I have been involved with NIST to one degree or other on ICS cyber security since 2000 and on other technical issues long before that. I have done this as I firmly believed NIST was the best independent organization to be able to develop ICS cyber security standards. Unfortunately, I can no longer say that in good faith.
Background
While at EPRI in 2000, NIST's Ron Ross, Stu Katzky, Jerry Fitzpatrick and Al Wavering, and I helped start the Process Control Security Requirements Forum which eventually morphed into ISA99. I helped provide input to the original version of NIST SP800-82. Marshall Abrams from MITRE and I helped develop NIST SP800-53, Appendix I by doing detailed analyses on several actual control system cyber incidents. The detailed analysis of the Olympic Pipeline Company gasoline pipeline rupture in Bellingham, WA is not only one of the most comprehensive detailed analyses of an ICS cyber incident to date, it also provided the confirmation that the 2010 PG&E San Bruno natural gas pipeline rupture was a ICS cyber incident.
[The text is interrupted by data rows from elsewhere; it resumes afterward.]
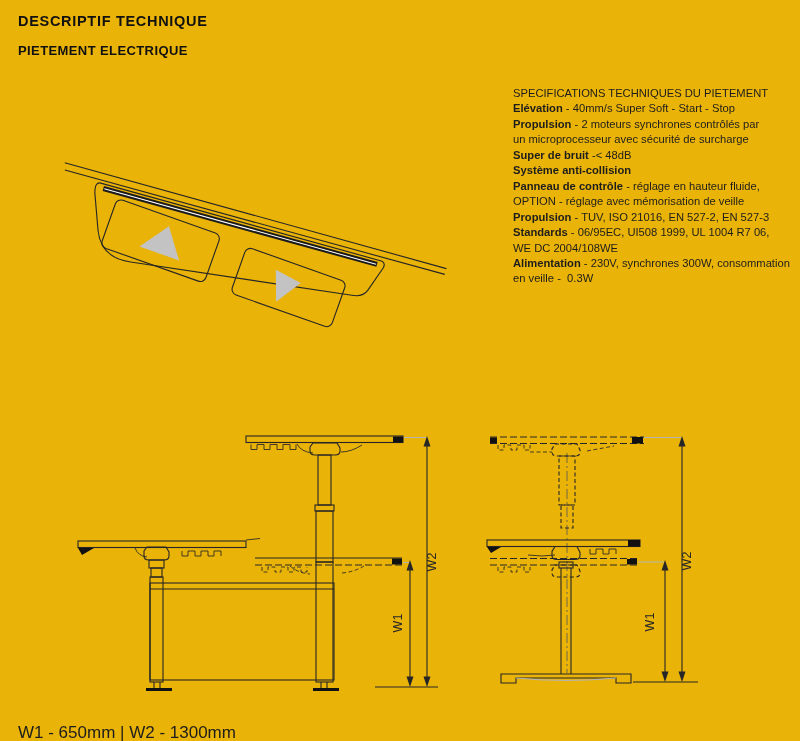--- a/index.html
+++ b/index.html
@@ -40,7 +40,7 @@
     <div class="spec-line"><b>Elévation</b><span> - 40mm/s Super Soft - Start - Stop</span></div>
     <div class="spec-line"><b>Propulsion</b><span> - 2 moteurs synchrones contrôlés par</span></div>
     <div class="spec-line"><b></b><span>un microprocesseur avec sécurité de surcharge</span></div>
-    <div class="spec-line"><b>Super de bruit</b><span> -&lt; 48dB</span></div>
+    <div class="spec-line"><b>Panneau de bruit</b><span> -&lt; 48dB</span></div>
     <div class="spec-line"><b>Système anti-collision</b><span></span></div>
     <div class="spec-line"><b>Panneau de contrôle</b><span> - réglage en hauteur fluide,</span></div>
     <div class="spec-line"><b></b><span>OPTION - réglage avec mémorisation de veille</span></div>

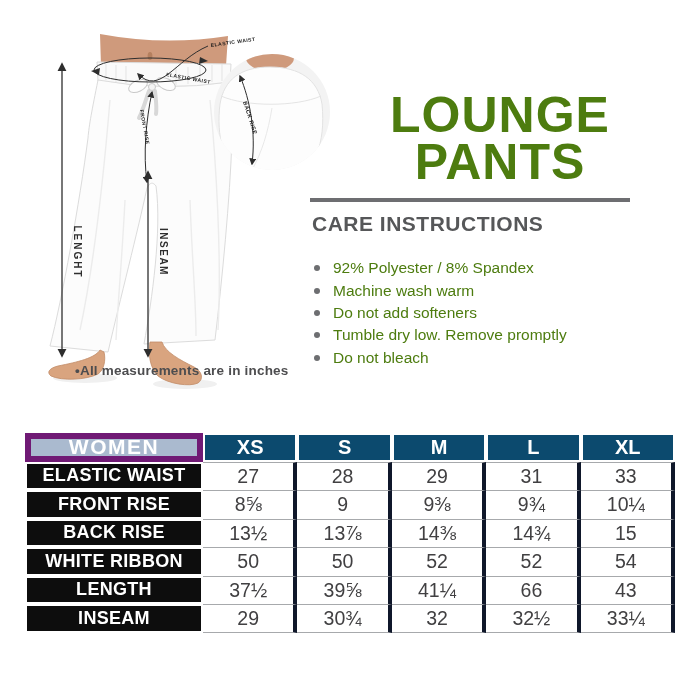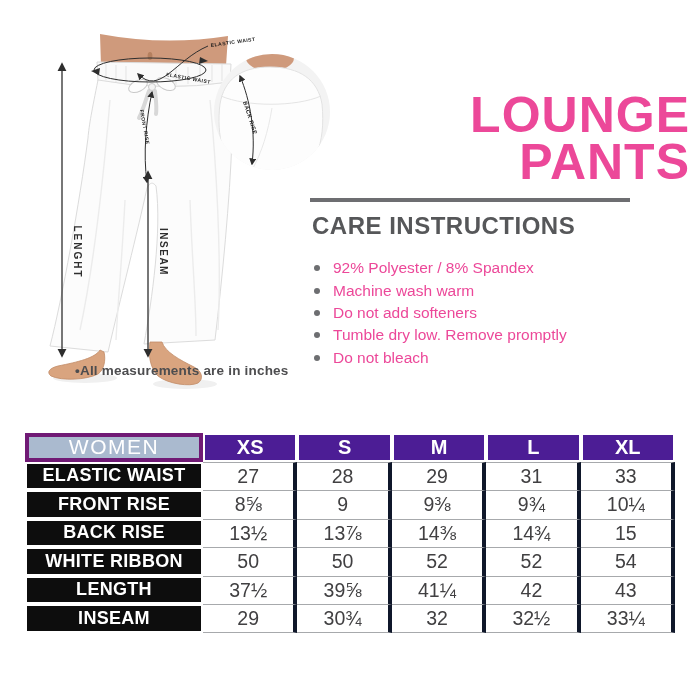--- a/index.html
+++ b/index.html
@@ -12,8 +12,8 @@
               font-weight:bold; color:#4d4d4f; letter-spacing:0.2px; }
 
   
-  .brand { position:absolute; left:310px; top:92px; width:380px; text-align:right;
-           color:#ec4899; font-weight:bold; }
+  .brand { position:absolute; left:310px; top:92px; width:380px; text-align:center;
+           color:#4d7c0f; font-weight:bold; }
   .brand .l1 { font-size:50px; line-height:47px; letter-spacing:1px; }
   .brand .l2 { font-size:50px; line-height:47px; letter-spacing:1px; }
   .rule { position:absolute; left:310px; top:198px; width:320px; height:4px;

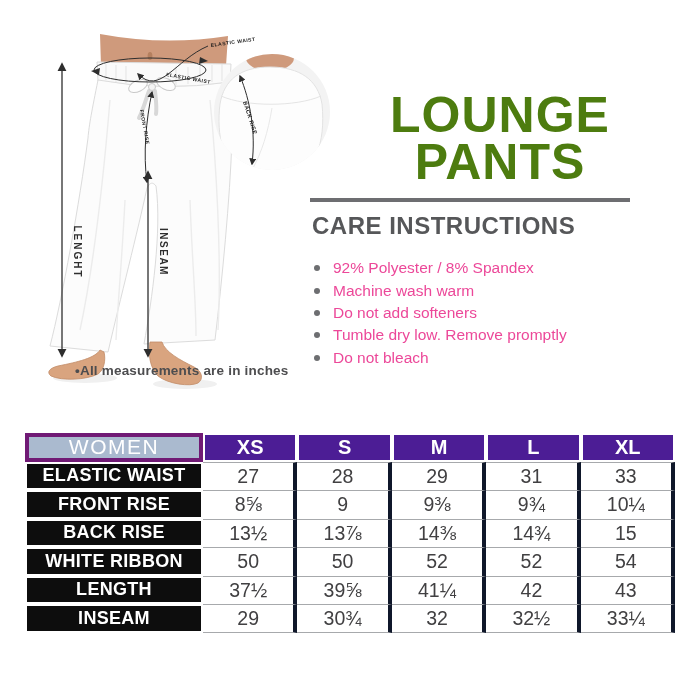--- a/index.html
+++ b/index.html
@@ -18,7 +18,7 @@
   .brand .l2 { font-size:50px; line-height:47px; letter-spacing:1px; }
   .rule { position:absolute; left:310px; top:198px; width:320px; height:4px;
           background:#6d6e71; }
-  .care-head { position:absolute; left:312px; top:212px; font-size:24px;
+  .care-head { position:absolute; left:312px; top:212px; font-size:21px;
                font-weight:bold; color:#565759; letter-spacing:0.5px; }
   .care-list { position:absolute; left:314px; top:257px; }
   .care-item { display:flex; align-items:center; height:22.4px; font-size:15.5px;

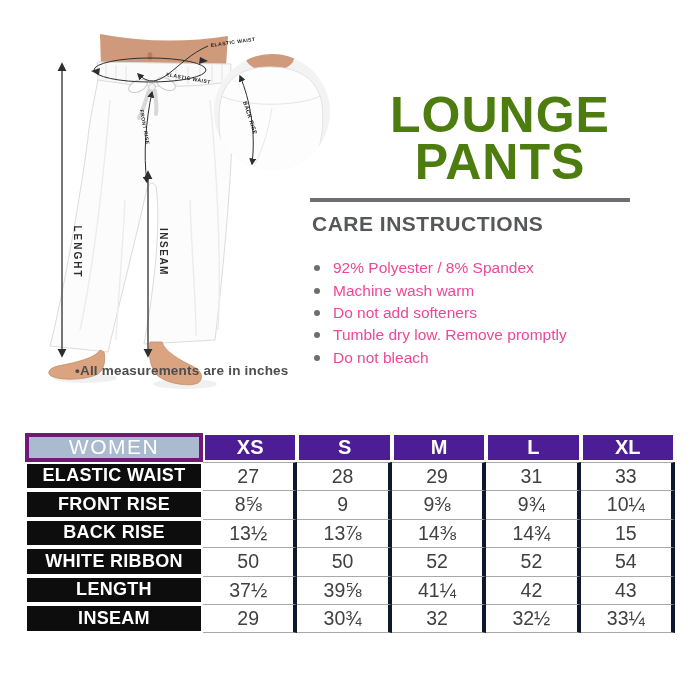--- a/index.html
+++ b/index.html
@@ -22,7 +22,7 @@
                font-weight:bold; color:#565759; letter-spacing:0.5px; }
   .care-list { position:absolute; left:314px; top:257px; }
   .care-item { display:flex; align-items:center; height:22.4px; font-size:15.5px;
-               color:#ec4899; }
+               color:#4d7c0f; }
   .dot { width:6px; height:6px; border-radius:50%; background:#6d6e71;
          margin-right:13px; flex:none; }
 

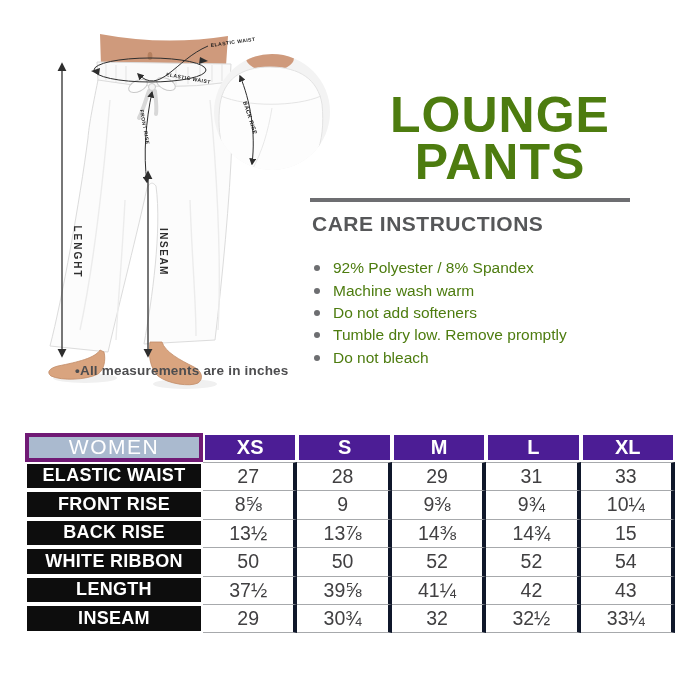--- a/index.html
+++ b/index.html
@@ -35,8 +35,8 @@
              border:2px solid #ffffff; letter-spacing:0.3px; }
   .c-size  { background:#4c1d95; color:#ffffff; font-weight:bold; font-size:20px;
              border:2px solid #ffffff; }
-  .c-women { background:#aabacf; color:#ffffff; font-weight:normal; font-size:21px;
-             letter-spacing:1.5px; border:4px solid #701a75; }
+  .c-women { background:#aabacf; color:#ffffff; font-weight:bold; font-size:21px;
+             letter-spacing:1.5px; border:6px solid #701a75; }
   .c-val { background:#ffffff; color:#414042; font-size:19.5px;
            border-right:4px solid #0f172a; border-top:1px solid #a7a9ac; }
   .row-last .c-val, .c-val.bot { border-bottom:1px solid #a7a9ac; }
A group of us, Keith Stouffer from NIST, Marshall Abrams from MITRE, Dave Norton, then of Entergy and now of FERC, and I did the first detailed cross comparison between NIST SP800-53 and the NERC CIPs. In 2007, our team of Marshall, Ron, and I were also approached by a plant control system engineer to do the first detailed benchmark of how NIST SP800-53 could be applied in a real case. Unfortunately, the utility's Corporate security management prevented that project from occurring. In October 2007, I testified to the House Homeland Security and Emerging Threats Subcommittee that the NIST approach was superior to the NERC CIP approach and would be on the same order of magnitude of cost. I was crucified by NERC and industry for putting my neck out for NIST.
Through no fault of NIST, NIST's technical approach dealing with ICS cyber security changed with the Smart Grid Cyber Security efforts. That was because Congress mandated NIST to oversee, not actually develop, Smart Grid cyber security and interoperability standards. From an ICS cyber security perspective, it was not a success. Fast forward to the current Executive Order. I met with a number of NIST senior staff in February at RSA. Suffice it to say, there was not a clear understanding by them of what makes ICSs different. I watched the first NIST industry session from NIST's Gaithersburg facilities via video and was appalled by the lack of ICS knowledge or formal participation. On 12 Jul 2013 11:22 AM PDT, IBM's Andy Bochman posted the Smart Grid Security Blog about the third NIST meeting held in San Diego with the title being "NIST Thinking about Cyber Security for Critical Infrastructure Company Boards and CEOs". I sent Andy a note and received the following response:
"Good morning Joe. I think it's a good thing you weren't in SD. Would have made you crazy for the near complete absence of anything related to control systems thinking... Andy"
I feel like a broken record saying the system is broken. Are the politics so thick that NIST cannot do a better job of providing appropriate ICS cyber security guidance than they did with Smart Grid?